What we do isn't easy. We can't pretend that it's easy, that it can be learned in six weeks, or that it's possible to be truly great without earning the foundational knowledge. That pretending hurts all of us.
There are plenty of crap doctors, they just pay more to find out.
And doctors layers and engineers all got titles and accreditation after the fields really pulled their shit together 200 years ago after having buildings fall down, cases fail and people die in surgery for hundreds of years previously.
software is a very new field. it'll be fine. Also no engineer I've met wants to really do front end development for a shopping site. There's a market for people who start out with enthusiasm and a handful of knowledge.

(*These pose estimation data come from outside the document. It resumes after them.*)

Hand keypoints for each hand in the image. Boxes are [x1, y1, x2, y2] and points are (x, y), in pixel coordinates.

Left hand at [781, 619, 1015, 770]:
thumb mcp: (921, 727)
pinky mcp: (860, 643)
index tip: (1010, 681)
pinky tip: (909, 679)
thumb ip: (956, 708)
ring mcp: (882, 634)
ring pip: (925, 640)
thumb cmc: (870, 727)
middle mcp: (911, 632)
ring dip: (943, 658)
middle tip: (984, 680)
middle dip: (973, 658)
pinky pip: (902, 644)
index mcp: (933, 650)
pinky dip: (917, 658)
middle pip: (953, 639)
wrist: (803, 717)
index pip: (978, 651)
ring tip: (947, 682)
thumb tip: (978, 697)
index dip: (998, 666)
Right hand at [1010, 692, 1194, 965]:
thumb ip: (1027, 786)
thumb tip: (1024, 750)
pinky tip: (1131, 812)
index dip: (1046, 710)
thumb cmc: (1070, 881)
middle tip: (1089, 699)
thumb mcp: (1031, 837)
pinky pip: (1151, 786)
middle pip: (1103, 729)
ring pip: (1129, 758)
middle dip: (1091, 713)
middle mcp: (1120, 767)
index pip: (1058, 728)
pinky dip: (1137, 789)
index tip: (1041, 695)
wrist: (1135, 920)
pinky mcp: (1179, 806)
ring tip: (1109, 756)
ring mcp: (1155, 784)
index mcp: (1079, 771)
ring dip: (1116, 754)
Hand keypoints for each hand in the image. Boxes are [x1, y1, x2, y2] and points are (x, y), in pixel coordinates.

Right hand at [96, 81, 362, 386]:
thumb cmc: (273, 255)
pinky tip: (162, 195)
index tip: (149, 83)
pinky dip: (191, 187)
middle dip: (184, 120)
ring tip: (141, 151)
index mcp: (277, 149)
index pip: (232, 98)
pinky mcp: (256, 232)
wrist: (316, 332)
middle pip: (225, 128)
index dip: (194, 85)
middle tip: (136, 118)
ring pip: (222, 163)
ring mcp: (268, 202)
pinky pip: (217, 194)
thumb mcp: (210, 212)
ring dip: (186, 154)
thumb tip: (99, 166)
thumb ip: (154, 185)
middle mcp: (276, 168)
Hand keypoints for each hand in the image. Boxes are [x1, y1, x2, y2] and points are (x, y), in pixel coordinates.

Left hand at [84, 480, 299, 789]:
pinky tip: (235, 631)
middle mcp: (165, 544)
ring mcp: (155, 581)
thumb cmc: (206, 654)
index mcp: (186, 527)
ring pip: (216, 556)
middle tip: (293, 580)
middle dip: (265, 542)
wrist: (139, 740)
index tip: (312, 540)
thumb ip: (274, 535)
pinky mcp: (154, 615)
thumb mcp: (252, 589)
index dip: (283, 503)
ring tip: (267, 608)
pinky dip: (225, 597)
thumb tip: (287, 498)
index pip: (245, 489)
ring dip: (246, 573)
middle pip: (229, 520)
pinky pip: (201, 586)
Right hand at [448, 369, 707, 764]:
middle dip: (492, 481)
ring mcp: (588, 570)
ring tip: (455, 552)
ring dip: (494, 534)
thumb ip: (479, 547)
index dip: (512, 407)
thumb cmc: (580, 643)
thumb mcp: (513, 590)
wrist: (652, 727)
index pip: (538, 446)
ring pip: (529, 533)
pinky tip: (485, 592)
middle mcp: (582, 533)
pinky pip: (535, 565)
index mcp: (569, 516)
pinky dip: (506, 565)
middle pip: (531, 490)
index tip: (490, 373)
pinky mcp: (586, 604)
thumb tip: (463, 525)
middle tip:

This is a silly, silly attempt to knock down a point that should be self-evident. Success in life isn't a formal proof.
Exercising every day, keeping your weight down, eating a Mediterranean diet, not smoking, having healthy relationships, and sleeping eight hours a night do not guarantee that you'll live to reach retirement age.
It's not that silly. Just making the point that I've met plenty of people without degrees who are absolutely great engineers. And my company somehow comes up with plenty of badly engineered systems, despite being full of people with CS degrees.
Is it possible that there's some sort of cognitive bias going on with your and mine strong, opposing feelings on this subject?
Since we're being pedantic: analogies aren't reality. Saying that a healthy lifestyle could improve your longevity doesn't in any way support the argument that a CS degree makes one more likely to understand big O.
I'm done explaining why an undocumented O(n^2) solution that violates most of the SOLID principles is a Bad Thing.